Les agonistes du récepteur GLP-1, tels que le sémaglutide commercialisé sous des noms comme Ozempic, gagnent du terrain dans la prise en charge de l’obésité. Cependant, leur impact dépasse la seule réduction de l’appétit. Une étude récente, présentée lors du Congrès de l’Association européenne pour l’étude du diabète à Vienne, met en lumière leur capacité à atténuer ce que certains experts nomment le « bruit alimentaire » : cette rumination incessante centrée sur la nourriture, qui sabote souvent les efforts de maintien d’une alimentation saine.
Ce « bruit alimentaire » constitue un obstacle majeur pour les personnes cherchant à perdre du poids durablement. L’enquête menée auprès de 550 Américains traités pour surpoids, dont l’âge moyen était de 53 ans, révèle des résultats marquants. Le pourcentage d’individus préoccupés en permanence par la nourriture est passé de 62 % à seulement 16 % après quelques mois de traitement. De même, la proportion de ceux qui consacraient un temps important à penser à manger a chuté de 63 % à 15 %.

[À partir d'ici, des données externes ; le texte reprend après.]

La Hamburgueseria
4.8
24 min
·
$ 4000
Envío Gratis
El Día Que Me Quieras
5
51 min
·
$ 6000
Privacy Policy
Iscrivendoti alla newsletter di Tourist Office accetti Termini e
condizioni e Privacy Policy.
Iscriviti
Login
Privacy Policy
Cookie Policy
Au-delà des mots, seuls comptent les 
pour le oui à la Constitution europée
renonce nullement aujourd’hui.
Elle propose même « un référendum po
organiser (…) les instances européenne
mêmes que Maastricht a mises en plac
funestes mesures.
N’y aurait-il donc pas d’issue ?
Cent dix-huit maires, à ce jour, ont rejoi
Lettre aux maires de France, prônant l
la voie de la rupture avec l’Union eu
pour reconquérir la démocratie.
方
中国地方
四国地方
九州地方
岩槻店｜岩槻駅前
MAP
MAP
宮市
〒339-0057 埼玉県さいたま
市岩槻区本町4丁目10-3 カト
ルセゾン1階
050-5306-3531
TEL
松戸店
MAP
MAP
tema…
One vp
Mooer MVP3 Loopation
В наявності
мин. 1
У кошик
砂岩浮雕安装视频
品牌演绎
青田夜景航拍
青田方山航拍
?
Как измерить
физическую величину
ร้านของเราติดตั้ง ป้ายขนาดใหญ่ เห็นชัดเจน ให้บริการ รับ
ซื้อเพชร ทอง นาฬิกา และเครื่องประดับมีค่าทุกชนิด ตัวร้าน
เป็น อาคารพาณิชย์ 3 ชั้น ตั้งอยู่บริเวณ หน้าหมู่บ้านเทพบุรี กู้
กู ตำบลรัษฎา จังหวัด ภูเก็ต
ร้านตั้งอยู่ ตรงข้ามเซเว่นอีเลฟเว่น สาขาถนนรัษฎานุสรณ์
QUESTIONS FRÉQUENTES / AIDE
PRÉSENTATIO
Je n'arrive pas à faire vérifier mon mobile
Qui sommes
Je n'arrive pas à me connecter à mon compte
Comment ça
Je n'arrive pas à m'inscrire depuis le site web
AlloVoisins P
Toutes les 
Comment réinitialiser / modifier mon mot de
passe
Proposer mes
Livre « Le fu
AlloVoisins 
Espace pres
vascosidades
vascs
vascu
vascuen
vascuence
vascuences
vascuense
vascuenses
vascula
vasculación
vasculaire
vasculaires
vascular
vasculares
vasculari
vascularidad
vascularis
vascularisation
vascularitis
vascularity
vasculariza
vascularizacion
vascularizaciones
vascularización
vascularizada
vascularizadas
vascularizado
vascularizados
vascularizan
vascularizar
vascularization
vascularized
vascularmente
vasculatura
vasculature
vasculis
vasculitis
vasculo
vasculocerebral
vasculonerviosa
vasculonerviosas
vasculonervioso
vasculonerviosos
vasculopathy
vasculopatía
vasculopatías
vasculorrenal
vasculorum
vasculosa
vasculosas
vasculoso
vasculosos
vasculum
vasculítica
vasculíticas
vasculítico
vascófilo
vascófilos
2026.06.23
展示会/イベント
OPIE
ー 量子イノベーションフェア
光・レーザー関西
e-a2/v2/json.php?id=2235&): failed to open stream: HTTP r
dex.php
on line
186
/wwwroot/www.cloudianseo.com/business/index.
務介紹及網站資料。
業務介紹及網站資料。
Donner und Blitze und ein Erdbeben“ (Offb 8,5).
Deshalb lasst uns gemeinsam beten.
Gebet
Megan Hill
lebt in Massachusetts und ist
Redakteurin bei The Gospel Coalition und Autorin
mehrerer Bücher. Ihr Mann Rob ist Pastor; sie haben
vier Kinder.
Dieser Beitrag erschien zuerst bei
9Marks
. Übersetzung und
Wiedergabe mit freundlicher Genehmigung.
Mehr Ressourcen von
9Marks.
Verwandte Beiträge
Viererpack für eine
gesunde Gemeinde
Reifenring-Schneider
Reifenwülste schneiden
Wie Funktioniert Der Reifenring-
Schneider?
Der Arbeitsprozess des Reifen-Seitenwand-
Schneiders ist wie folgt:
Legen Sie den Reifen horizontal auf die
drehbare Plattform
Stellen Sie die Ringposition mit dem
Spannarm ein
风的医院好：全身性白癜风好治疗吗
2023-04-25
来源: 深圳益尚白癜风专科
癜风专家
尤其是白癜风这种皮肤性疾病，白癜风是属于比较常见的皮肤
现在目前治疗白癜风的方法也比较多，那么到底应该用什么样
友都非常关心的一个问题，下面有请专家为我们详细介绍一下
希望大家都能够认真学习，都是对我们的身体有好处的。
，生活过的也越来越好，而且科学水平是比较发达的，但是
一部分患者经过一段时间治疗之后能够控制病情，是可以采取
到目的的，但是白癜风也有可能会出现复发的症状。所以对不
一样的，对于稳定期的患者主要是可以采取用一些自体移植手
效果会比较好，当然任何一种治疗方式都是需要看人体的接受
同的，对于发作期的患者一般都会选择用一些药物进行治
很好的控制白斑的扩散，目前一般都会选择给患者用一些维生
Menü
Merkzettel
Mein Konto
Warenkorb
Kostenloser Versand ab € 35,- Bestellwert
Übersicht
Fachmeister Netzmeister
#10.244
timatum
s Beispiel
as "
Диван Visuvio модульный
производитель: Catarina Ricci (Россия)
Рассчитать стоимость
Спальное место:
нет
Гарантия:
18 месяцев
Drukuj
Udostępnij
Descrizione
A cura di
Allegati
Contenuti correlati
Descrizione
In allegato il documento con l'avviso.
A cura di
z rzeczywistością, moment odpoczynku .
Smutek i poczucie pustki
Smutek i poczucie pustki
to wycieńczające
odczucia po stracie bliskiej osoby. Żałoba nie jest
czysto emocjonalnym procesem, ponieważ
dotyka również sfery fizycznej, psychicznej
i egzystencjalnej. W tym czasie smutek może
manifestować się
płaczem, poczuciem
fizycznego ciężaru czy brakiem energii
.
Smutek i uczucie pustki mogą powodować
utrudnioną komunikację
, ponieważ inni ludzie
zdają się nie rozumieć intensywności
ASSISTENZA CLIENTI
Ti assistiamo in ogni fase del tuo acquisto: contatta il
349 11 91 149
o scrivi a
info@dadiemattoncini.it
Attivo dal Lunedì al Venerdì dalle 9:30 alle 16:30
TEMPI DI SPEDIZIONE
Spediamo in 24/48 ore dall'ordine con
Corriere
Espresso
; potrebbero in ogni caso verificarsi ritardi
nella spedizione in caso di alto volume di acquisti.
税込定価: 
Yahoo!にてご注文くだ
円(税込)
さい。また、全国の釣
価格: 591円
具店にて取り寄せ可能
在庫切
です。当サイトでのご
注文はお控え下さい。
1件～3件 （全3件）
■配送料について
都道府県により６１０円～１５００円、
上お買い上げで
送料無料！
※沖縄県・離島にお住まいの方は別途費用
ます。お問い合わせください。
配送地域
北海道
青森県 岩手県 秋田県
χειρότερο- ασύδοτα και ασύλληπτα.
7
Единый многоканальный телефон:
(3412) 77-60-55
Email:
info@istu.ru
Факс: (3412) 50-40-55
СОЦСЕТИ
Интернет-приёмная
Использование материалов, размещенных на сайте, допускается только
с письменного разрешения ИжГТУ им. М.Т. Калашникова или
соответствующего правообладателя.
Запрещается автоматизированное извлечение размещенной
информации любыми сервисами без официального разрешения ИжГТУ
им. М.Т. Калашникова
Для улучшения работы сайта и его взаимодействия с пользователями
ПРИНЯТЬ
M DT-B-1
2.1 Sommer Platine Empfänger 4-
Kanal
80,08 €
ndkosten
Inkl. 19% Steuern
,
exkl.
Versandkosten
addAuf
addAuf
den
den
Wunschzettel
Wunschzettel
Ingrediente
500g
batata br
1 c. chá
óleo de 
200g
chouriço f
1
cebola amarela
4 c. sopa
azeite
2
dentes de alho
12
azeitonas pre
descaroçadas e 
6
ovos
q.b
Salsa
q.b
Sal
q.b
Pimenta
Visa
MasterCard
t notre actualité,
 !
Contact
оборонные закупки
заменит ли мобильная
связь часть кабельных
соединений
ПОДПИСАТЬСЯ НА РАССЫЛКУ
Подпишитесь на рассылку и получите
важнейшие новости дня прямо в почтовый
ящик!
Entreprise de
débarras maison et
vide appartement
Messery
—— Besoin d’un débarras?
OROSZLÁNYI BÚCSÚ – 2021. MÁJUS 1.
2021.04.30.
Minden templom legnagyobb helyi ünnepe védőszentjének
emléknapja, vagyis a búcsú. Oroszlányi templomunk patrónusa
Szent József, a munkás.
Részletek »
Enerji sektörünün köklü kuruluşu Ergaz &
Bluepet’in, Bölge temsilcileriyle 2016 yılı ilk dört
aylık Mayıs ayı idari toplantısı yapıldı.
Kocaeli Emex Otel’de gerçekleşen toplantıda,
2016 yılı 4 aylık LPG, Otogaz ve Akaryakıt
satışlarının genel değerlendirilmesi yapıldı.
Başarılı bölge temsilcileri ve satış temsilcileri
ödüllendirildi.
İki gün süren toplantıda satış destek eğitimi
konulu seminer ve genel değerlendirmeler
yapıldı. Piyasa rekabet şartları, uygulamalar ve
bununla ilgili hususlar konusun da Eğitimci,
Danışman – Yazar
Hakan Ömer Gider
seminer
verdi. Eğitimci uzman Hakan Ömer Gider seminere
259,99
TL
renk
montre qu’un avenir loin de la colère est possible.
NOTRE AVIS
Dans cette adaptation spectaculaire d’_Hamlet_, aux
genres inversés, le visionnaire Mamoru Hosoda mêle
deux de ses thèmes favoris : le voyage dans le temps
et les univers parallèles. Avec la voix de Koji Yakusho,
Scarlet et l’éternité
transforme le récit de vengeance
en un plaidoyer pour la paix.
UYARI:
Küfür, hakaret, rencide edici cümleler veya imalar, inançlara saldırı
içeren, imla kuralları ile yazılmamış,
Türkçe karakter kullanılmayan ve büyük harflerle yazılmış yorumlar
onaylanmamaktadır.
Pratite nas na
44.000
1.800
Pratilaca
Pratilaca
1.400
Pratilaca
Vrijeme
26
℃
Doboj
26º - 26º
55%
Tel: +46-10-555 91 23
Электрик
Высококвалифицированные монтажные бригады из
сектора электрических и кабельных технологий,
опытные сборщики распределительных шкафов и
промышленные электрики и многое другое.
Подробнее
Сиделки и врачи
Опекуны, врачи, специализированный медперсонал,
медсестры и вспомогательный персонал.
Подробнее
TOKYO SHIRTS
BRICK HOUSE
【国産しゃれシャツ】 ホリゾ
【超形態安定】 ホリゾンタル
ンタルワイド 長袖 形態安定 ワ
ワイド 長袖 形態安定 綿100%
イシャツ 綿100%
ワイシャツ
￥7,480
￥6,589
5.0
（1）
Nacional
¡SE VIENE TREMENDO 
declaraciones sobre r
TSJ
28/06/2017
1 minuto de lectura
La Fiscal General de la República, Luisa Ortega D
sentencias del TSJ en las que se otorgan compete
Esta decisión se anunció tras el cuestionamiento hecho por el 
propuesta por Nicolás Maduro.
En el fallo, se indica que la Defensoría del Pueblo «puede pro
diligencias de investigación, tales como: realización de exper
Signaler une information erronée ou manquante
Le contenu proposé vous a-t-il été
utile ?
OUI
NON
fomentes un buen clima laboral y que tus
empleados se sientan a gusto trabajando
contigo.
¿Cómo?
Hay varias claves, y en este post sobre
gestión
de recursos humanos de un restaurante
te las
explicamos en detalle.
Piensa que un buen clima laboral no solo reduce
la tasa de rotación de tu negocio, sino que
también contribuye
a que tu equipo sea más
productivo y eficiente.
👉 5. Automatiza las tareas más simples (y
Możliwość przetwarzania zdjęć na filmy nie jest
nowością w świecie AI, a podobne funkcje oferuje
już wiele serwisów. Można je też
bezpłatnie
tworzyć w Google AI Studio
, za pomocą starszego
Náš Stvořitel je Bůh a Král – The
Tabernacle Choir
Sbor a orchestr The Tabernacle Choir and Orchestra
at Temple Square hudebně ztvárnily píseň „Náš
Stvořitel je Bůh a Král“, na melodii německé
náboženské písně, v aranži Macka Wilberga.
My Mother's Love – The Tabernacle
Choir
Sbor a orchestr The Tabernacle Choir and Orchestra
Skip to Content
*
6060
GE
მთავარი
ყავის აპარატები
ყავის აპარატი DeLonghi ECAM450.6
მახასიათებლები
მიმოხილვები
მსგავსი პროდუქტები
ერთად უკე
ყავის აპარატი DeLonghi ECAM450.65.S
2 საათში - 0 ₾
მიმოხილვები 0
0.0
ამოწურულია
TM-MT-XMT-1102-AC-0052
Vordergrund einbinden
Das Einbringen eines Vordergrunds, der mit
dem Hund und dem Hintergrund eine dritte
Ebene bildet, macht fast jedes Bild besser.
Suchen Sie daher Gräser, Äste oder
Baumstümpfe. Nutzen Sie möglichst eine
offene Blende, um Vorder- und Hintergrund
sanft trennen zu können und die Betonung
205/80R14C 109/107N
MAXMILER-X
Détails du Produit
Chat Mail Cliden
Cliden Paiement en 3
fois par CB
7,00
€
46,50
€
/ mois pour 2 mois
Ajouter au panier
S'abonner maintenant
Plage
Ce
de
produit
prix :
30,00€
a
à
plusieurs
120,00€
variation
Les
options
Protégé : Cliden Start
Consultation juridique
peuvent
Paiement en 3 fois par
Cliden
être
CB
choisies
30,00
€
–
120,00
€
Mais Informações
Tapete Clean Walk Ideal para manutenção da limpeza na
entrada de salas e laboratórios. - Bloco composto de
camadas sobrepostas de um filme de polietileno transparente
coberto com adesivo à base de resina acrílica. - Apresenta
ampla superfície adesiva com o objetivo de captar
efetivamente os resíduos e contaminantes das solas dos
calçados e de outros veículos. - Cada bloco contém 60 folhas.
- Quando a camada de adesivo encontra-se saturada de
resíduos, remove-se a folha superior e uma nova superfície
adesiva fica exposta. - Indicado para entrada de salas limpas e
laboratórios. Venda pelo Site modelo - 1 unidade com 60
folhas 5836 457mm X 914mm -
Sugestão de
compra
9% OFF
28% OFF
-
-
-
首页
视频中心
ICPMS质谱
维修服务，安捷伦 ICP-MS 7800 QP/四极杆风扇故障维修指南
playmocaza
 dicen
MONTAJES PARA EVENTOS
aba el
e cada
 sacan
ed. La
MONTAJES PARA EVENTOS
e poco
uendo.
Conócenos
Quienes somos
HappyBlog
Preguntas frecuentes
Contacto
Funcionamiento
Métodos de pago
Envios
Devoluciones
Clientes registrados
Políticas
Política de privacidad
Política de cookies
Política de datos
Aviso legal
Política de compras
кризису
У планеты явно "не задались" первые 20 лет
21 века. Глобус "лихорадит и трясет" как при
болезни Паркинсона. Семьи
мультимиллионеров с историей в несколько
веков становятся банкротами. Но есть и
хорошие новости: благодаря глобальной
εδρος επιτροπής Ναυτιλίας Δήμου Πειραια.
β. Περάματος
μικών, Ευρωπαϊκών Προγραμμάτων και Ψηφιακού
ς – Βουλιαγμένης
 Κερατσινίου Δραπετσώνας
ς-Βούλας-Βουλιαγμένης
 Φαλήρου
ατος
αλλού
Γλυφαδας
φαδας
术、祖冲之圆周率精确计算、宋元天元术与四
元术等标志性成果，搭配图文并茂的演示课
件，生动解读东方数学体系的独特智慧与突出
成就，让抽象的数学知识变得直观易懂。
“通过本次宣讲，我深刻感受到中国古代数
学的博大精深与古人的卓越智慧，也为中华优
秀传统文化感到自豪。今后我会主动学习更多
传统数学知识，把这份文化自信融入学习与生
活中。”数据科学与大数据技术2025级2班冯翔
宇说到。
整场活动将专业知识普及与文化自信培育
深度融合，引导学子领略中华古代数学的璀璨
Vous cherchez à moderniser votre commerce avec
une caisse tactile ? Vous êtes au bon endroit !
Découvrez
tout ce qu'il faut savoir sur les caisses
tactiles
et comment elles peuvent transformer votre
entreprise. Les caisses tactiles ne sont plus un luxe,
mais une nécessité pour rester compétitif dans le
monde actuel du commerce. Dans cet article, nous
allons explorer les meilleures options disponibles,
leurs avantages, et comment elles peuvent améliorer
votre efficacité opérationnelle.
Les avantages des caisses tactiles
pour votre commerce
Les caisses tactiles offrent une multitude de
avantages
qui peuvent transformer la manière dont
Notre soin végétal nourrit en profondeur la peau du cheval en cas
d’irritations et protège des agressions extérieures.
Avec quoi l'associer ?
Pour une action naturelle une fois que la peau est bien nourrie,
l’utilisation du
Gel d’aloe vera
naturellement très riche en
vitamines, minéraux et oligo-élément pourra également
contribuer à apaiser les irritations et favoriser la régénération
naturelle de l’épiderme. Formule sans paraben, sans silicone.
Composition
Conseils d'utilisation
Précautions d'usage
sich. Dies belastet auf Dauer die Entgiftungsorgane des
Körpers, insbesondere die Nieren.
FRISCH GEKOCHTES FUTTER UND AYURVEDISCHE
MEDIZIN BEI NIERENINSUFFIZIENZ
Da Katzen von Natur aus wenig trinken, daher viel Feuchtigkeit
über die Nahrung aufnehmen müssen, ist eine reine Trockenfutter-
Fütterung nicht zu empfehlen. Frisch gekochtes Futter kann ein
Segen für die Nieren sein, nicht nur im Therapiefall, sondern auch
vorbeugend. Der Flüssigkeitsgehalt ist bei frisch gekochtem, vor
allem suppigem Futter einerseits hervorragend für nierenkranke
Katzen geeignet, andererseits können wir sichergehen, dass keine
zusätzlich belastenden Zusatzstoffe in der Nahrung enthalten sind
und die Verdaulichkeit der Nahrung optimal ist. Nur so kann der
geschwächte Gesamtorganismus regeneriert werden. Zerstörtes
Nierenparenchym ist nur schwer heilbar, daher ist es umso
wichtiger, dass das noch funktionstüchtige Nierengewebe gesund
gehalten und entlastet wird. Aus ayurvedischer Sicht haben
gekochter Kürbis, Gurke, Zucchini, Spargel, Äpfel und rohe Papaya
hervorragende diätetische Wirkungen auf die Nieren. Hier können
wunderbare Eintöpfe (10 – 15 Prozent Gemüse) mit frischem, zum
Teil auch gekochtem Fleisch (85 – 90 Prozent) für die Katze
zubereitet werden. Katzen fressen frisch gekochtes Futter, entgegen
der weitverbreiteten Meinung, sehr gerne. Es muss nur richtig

Ces constats s’accompagnent d’une amélioration notable du ressenti émotionnel des participants. Nombreux sont ceux qui ont rapporté une confiance en eux accrue et un renforcement de leur bien-être mental dès le début du traitement.
Parallèlement, une autre analyse internationale s’est penchée sur l’influence de ces médicaments sur les circuits cérébraux et les papilles gustatives. Plus de 60 % des personnes traitées avec du sémaglutide ou un produit similaire ont signalé une diminution nette de leur désir impulsif de manger. De manière intéressante, près d’un cinquième a perçu les saveurs sucrées ou salées avec une intensité accrue, expliquant être ainsi moins sujets aux pulsions compulsives.
Plusieurs mécanismes expliquent ces observations. Le GLP-1 agirait non seulement sur le système digestif, mais également sur les zones du cerveau régulant la faim et le plaisir alimentaire. La modification perçue du goût pourrait contribuer à réduire les épisodes de fringales.
Malgré l’optimisme suscité par ces avancées, l’endocrinologue Othmar Moser souligne que « l’action est à la fois physiologique et cérébrale ». Il est cependant important de garder à l’esprit qu’une partie significative des résultats repose encore sur des témoignages rétrospectifs. Des études cliniques plus robustes sont nécessaires pour confirmer ces premières observations avant de pouvoir affirmer que nous avons trouvé une solution globale au « bruit alimentaire » et, par extension, à l’obésité.